[Recorded data]
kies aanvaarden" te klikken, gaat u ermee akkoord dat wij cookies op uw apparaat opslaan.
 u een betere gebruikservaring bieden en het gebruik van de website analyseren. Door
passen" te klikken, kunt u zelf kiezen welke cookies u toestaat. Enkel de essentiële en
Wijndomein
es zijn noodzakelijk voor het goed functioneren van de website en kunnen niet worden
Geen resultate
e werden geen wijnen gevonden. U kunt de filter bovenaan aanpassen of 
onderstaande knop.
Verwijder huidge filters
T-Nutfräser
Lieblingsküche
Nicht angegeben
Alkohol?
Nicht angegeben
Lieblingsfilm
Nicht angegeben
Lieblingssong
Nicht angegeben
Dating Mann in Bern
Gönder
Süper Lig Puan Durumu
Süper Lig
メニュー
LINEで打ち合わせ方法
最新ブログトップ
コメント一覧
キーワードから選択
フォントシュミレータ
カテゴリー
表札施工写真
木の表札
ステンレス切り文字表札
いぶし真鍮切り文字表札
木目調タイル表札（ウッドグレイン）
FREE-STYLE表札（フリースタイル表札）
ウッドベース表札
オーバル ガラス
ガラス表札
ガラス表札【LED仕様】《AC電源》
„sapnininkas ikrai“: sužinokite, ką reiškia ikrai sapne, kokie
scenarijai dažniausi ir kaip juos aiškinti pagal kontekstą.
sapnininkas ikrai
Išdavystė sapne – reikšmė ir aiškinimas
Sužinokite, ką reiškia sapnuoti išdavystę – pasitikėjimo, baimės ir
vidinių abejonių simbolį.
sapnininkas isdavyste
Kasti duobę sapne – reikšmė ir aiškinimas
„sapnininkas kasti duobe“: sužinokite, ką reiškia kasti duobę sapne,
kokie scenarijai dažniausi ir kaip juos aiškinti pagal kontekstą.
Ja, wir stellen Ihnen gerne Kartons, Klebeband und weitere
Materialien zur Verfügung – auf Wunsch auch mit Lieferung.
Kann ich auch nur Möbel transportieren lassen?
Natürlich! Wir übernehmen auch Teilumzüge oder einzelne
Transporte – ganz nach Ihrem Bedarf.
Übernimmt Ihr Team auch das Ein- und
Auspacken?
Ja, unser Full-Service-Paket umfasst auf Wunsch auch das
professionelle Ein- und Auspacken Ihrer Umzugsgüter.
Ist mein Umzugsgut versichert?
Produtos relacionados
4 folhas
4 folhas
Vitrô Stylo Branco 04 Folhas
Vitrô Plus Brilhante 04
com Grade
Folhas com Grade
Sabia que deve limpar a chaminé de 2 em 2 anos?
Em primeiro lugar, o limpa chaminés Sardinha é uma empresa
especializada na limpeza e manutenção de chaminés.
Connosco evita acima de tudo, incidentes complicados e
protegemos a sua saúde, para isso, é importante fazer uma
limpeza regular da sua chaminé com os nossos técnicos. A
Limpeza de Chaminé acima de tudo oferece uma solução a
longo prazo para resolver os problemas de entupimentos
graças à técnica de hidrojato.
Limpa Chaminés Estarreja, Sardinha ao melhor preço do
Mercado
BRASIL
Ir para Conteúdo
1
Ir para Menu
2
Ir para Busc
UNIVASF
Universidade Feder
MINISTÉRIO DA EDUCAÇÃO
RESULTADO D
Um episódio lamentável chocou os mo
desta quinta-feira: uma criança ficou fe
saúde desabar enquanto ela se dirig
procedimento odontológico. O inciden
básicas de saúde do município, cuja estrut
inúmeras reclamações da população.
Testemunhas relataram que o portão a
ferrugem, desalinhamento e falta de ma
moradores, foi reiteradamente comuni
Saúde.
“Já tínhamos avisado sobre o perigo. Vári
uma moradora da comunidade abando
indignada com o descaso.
[/Recorded data]
Your answer must consist of every line above, transcribed verbatim.

kies aanvaarden" te klikken, gaat u ermee akkoord dat wij cookies op uw apparaat opslaan.
 u een betere gebruikservaring bieden en het gebruik van de website analyseren. Door
passen" te klikken, kunt u zelf kiezen welke cookies u toestaat. Enkel de essentiële en
Wijndomein
es zijn noodzakelijk voor het goed functioneren van de website en kunnen niet worden
Geen resultate
e werden geen wijnen gevonden. U kunt de filter bovenaan aanpassen of 
onderstaande knop.
Verwijder huidge filters
T-Nutfräser
Lieblingsküche
Nicht angegeben
Alkohol?
Nicht angegeben
Lieblingsfilm
Nicht angegeben
Lieblingssong
Nicht angegeben
Dating Mann in Bern
Gönder
Süper Lig Puan Durumu
Süper Lig
メニュー
LINEで打ち合わせ方法
最新ブログトップ
コメント一覧
キーワードから選択
フォントシュミレータ
カテゴリー
表札施工写真
木の表札
ステンレス切り文字表札
いぶし真鍮切り文字表札
木目調タイル表札（ウッドグレイン）
FREE-STYLE表札（フリースタイル表札）
ウッドベース表札
オーバル ガラス
ガラス表札
ガラス表札【LED仕様】《AC電源》
„sapnininkas ikrai“: sužinokite, ką reiškia ikrai sapne, kokie
scenarijai dažniausi ir kaip juos aiškinti pagal kontekstą.
sapnininkas ikrai
Išdavystė sapne – reikšmė ir aiškinimas
Sužinokite, ką reiškia sapnuoti išdavystę – pasitikėjimo, baimės ir
vidinių abejonių simbolį.
sapnininkas isdavyste
Kasti duobę sapne – reikšmė ir aiškinimas
„sapnininkas kasti duobe“: sužinokite, ką reiškia kasti duobę sapne,
kokie scenarijai dažniausi ir kaip juos aiškinti pagal kontekstą.
Ja, wir stellen Ihnen gerne Kartons, Klebeband und weitere
Materialien zur Verfügung – auf Wunsch auch mit Lieferung.
Kann ich auch nur Möbel transportieren lassen?
Natürlich! Wir übernehmen auch Teilumzüge oder einzelne
Transporte – ganz nach Ihrem Bedarf.
Übernimmt Ihr Team auch das Ein- und
Auspacken?
Ja, unser Full-Service-Paket umfasst auf Wunsch auch das
professionelle Ein- und Auspacken Ihrer Umzugsgüter.
Ist mein Umzugsgut versichert?
Produtos relacionados
4 folhas
4 folhas
Vitrô Stylo Branco 04 Folhas
Vitrô Plus Brilhante 04
com Grade
Folhas com Grade
Sabia que deve limpar a chaminé de 2 em 2 anos?
Em primeiro lugar, o limpa chaminés Sardinha é uma empresa
especializada na limpeza e manutenção de chaminés.
Connosco evita acima de tudo, incidentes complicados e
protegemos a sua saúde, para isso, é importante fazer uma
limpeza regular da sua chaminé com os nossos técnicos. A
Limpeza de Chaminé acima de tudo oferece uma solução a
longo prazo para resolver os problemas de entupimentos
graças à técnica de hidrojato.
Limpa Chaminés Estarreja, Sardinha ao melhor preço do
Mercado
BRASIL
Ir para Conteúdo
1
Ir para Menu
2
Ir para Busc
UNIVASF
Universidade Feder
MINISTÉRIO DA EDUCAÇÃO
RESULTADO D
Um episódio lamentável chocou os mo
desta quinta-feira: uma criança ficou fe
saúde desabar enquanto ela se dirig
procedimento odontológico. O inciden
básicas de saúde do município, cuja estrut
inúmeras reclamações da população.
Testemunhas relataram que o portão a
ferrugem, desalinhamento e falta de ma
moradores, foi reiteradamente comuni
Saúde.
“Já tínhamos avisado sobre o perigo. Vári
uma moradora da comunidade abando
indignada com o descaso.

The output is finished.